§ **The data**
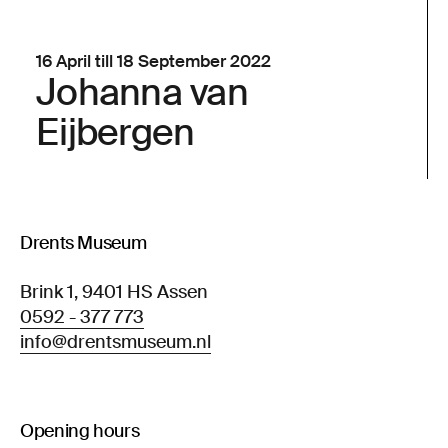
16 April till 18 September 2022
Johanna van
Eijbergen
Drents Museum
Brink 1, 9401 HS Assen
0592 - 377 773
info@drentsmuseum.nl
Opening hours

§ **Task item**
Would you copy out every entry above word for word, without the pictures?

§ **Expected answer**
16 April till 18 September 2022
Johanna van
Eijbergen
Drents Museum
Brink 1, 9401 HS Assen
0592 - 377 773
info@drentsmuseum.nl
Opening hours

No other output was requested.